Work request – Could you return the entire listing below exactly as written?

========================================================================

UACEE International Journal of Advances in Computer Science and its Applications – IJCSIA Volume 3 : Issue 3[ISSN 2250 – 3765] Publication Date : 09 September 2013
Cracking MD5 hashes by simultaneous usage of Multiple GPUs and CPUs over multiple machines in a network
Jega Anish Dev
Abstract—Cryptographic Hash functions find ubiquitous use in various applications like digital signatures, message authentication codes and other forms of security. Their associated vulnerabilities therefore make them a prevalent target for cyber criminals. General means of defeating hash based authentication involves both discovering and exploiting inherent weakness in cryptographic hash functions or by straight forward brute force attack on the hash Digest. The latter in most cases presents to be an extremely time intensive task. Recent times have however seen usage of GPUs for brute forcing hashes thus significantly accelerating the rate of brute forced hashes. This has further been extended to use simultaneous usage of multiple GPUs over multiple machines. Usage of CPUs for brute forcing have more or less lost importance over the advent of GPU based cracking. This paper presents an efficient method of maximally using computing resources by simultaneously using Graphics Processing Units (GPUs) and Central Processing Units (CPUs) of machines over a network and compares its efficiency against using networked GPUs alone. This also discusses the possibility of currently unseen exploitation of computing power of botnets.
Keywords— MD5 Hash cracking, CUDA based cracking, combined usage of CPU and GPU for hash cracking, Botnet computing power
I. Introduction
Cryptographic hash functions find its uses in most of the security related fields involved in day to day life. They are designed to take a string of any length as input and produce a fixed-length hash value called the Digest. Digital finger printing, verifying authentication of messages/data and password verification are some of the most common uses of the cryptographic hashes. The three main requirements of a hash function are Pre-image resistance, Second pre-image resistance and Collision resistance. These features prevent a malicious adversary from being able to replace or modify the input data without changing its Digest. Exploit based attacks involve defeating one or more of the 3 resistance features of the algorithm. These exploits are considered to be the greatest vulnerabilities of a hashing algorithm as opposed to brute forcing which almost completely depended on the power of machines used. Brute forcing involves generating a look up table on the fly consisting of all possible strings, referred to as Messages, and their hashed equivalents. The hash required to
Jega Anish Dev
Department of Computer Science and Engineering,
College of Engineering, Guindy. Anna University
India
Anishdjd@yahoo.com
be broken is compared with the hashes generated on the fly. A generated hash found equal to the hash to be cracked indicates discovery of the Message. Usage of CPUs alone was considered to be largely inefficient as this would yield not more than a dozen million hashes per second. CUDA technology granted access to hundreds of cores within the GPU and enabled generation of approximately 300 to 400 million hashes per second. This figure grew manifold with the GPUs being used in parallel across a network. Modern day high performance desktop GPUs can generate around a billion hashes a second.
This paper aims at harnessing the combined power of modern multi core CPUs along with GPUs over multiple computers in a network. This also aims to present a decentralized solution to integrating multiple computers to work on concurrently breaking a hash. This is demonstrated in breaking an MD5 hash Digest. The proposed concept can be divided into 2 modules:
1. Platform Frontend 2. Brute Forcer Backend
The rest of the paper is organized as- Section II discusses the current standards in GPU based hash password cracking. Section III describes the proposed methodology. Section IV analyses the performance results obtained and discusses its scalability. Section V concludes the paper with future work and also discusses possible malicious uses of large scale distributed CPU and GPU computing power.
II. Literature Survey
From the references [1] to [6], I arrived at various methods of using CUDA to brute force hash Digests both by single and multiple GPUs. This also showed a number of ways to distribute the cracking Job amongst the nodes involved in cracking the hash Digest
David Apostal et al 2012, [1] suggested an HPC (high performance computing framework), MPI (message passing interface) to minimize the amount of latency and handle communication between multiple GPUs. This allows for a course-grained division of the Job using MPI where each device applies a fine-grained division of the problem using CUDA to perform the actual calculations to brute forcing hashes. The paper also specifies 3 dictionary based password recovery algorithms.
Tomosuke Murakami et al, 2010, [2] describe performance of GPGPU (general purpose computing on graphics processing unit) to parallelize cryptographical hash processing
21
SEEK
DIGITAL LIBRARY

========================================================================

Reply to the task –
UACEE International Journal of Advances in Computer Science and its Applications – IJCSIA Volume 3 : Issue 3[ISSN 2250 – 3765] Publication Date : 09 September 2013
Cracking MD5 hashes by simultaneous usage of Multiple GPUs and CPUs over multiple machines in a network
Jega Anish Dev
Abstract—Cryptographic Hash functions find ubiquitous use in various applications like digital signatures, message authentication codes and other forms of security. Their associated vulnerabilities therefore make them a prevalent target for cyber criminals. General means of defeating hash based authentication involves both discovering and exploiting inherent weakness in cryptographic hash functions or by straight forward brute force attack on the hash Digest. The latter in most cases presents to be an extremely time intensive task. Recent times have however seen usage of GPUs for brute forcing hashes thus significantly accelerating the rate of brute forced hashes. This has further been extended to use simultaneous usage of multiple GPUs over multiple machines. Usage of CPUs for brute forcing have more or less lost importance over the advent of GPU based cracking. This paper presents an efficient method of maximally using computing resources by simultaneously using Graphics Processing Units (GPUs) and Central Processing Units (CPUs) of machines over a network and compares its efficiency against using networked GPUs alone. This also discusses the possibility of currently unseen exploitation of computing power of botnets.
Keywords— MD5 Hash cracking, CUDA based cracking, combined usage of CPU and GPU for hash cracking, Botnet computing power
I. Introduction
Cryptographic hash functions find its uses in most of the security related fields involved in day to day life. They are designed to take a string of any length as input and produce a fixed-length hash value called the Digest. Digital finger printing, verifying authentication of messages/data and password verification are some of the most common uses of the cryptographic hashes. The three main requirements of a hash function are Pre-image resistance, Second pre-image resistance and Collision resistance. These features prevent a malicious adversary from being able to replace or modify the input data without changing its Digest. Exploit based attacks involve defeating one or more of the 3 resistance features of the algorithm. These exploits are considered to be the greatest vulnerabilities of a hashing algorithm as opposed to brute forcing which almost completely depended on the power of machines used. Brute forcing involves generating a look up table on the fly consisting of all possible strings, referred to as Messages, and their hashed equivalents. The hash required to
Jega Anish Dev
Department of Computer Science and Engineering,
College of Engineering, Guindy. Anna University
India
Anishdjd@yahoo.com
be broken is compared with the hashes generated on the fly. A generated hash found equal to the hash to be cracked indicates discovery of the Message. Usage of CPUs alone was considered to be largely inefficient as this would yield not more than a dozen million hashes per second. CUDA technology granted access to hundreds of cores within the GPU and enabled generation of approximately 300 to 400 million hashes per second. This figure grew manifold with the GPUs being used in parallel across a network. Modern day high performance desktop GPUs can generate around a billion hashes a second.
This paper aims at harnessing the combined power of modern multi core CPUs along with GPUs over multiple computers in a network. This also aims to present a decentralized solution to integrating multiple computers to work on concurrently breaking a hash. This is demonstrated in breaking an MD5 hash Digest. The proposed concept can be divided into 2 modules:
1. Platform Frontend 2. Brute Forcer Backend
The rest of the paper is organized as- Section II discusses the current standards in GPU based hash password cracking. Section III describes the proposed methodology. Section IV analyses the performance results obtained and discusses its scalability. Section V concludes the paper with future work and also discusses possible malicious uses of large scale distributed CPU and GPU computing power.
II. Literature Survey
From the references [1] to [6], I arrived at various methods of using CUDA to brute force hash Digests both by single and multiple GPUs. This also showed a number of ways to distribute the cracking Job amongst the nodes involved in cracking the hash Digest
David Apostal et al 2012, [1] suggested an HPC (high performance computing framework), MPI (message passing interface) to minimize the amount of latency and handle communication between multiple GPUs. This allows for a course-grained division of the Job using MPI where each device applies a fine-grained division of the problem using CUDA to perform the actual calculations to brute forcing hashes. The paper also specifies 3 dictionary based password recovery algorithms.
Tomosuke Murakami et al, 2010, [2] describe performance of GPGPU (general purpose computing on graphics processing unit) to parallelize cryptographical hash processing
21
SEEK
DIGITAL LIBRARY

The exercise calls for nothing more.